DIRECTIONS FOR THIS TASK: From the first line to the last, return the data exactly as written.

(PROVIDED ENTRIES begins)

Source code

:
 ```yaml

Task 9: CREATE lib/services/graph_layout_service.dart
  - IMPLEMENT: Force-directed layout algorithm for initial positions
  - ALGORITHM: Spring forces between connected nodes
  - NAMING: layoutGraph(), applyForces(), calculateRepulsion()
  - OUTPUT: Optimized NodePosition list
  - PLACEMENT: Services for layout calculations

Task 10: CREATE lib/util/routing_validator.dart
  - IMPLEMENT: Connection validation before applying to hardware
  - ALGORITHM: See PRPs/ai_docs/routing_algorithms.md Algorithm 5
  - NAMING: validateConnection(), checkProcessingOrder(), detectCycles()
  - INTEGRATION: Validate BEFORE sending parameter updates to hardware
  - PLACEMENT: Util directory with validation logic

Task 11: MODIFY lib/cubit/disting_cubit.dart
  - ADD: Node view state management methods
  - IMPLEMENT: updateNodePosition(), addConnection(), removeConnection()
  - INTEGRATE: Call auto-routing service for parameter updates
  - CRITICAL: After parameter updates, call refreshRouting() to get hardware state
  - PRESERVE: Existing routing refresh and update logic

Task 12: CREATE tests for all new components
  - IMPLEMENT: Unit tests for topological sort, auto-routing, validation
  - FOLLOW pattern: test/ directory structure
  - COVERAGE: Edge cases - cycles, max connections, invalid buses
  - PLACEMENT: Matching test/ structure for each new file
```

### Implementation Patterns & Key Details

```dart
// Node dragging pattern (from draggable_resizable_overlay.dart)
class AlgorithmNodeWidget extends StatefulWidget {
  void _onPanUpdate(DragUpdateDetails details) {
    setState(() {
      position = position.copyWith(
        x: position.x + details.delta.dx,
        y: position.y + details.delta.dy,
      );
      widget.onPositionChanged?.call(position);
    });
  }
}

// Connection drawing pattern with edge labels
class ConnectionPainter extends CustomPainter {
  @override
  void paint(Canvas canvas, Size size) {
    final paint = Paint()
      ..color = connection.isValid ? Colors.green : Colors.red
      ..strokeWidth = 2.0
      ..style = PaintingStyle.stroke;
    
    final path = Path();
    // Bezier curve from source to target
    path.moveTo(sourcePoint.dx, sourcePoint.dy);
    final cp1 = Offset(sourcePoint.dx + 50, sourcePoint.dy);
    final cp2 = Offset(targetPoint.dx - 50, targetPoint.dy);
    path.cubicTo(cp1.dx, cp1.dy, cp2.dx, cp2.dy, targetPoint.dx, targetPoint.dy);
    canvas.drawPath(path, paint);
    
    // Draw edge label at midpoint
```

(PROVIDED ENTRIES ends)

ANSWER:
Source code

:
 ```yaml

Task 9: CREATE lib/services/graph_layout_service.dart
  - IMPLEMENT: Force-directed layout algorithm for initial positions
  - ALGORITHM: Spring forces between connected nodes
  - NAMING: layoutGraph(), applyForces(), calculateRepulsion()
  - OUTPUT: Optimized NodePosition list
  - PLACEMENT: Services for layout calculations

Task 10: CREATE lib/util/routing_validator.dart
  - IMPLEMENT: Connection validation before applying to hardware
  - ALGORITHM: See PRPs/ai_docs/routing_algorithms.md Algorithm 5
  - NAMING: validateConnection(), checkProcessingOrder(), detectCycles()
  - INTEGRATION: Validate BEFORE sending parameter updates to hardware
  - PLACEMENT: Util directory with validation logic

Task 11: MODIFY lib/cubit/disting_cubit.dart
  - ADD: Node view state management methods
  - IMPLEMENT: updateNodePosition(), addConnection(), removeConnection()
  - INTEGRATE: Call auto-routing service for parameter updates
  - CRITICAL: After parameter updates, call refreshRouting() to get hardware state
  - PRESERVE: Existing routing refresh and update logic

Task 12: CREATE tests for all new components
  - IMPLEMENT: Unit tests for topological sort, auto-routing, validation
  - FOLLOW pattern: test/ directory structure
  - COVERAGE: Edge cases - cycles, max connections, invalid buses
  - PLACEMENT: Matching test/ structure for each new file
```

### Implementation Patterns & Key Details

```dart
// Node dragging pattern (from draggable_resizable_overlay.dart)
class AlgorithmNodeWidget extends StatefulWidget {
  void _onPanUpdate(DragUpdateDetails details) {
    setState(() {
      position = position.copyWith(
        x: position.x + details.delta.dx,
        y: position.y + details.delta.dy,
      );
      widget.onPositionChanged?.call(position);
    });
  }
}

// Connection drawing pattern with edge labels
class ConnectionPainter extends CustomPainter {
  @override
  void paint(Canvas canvas, Size size) {
    final paint = Paint()
      ..color = connection.isValid ? Colors.green : Colors.red
      ..strokeWidth = 2.0
      ..style = PaintingStyle.stroke;
    
    final path = Path();
    // Bezier curve from source to target
    path.moveTo(sourcePoint.dx, sourcePoint.dy);
    final cp1 = Offset(sourcePoint.dx + 50, sourcePoint.dy);
    final cp2 = Offset(targetPoint.dx - 50, targetPoint.dy);
    path.cubicTo(cp1.dx, cp1.dy, cp2.dx, cp2.dy, targetPoint.dx, targetPoint.dy);
    canvas.drawPath(path, paint);
    
    // Draw edge label at midpoint
```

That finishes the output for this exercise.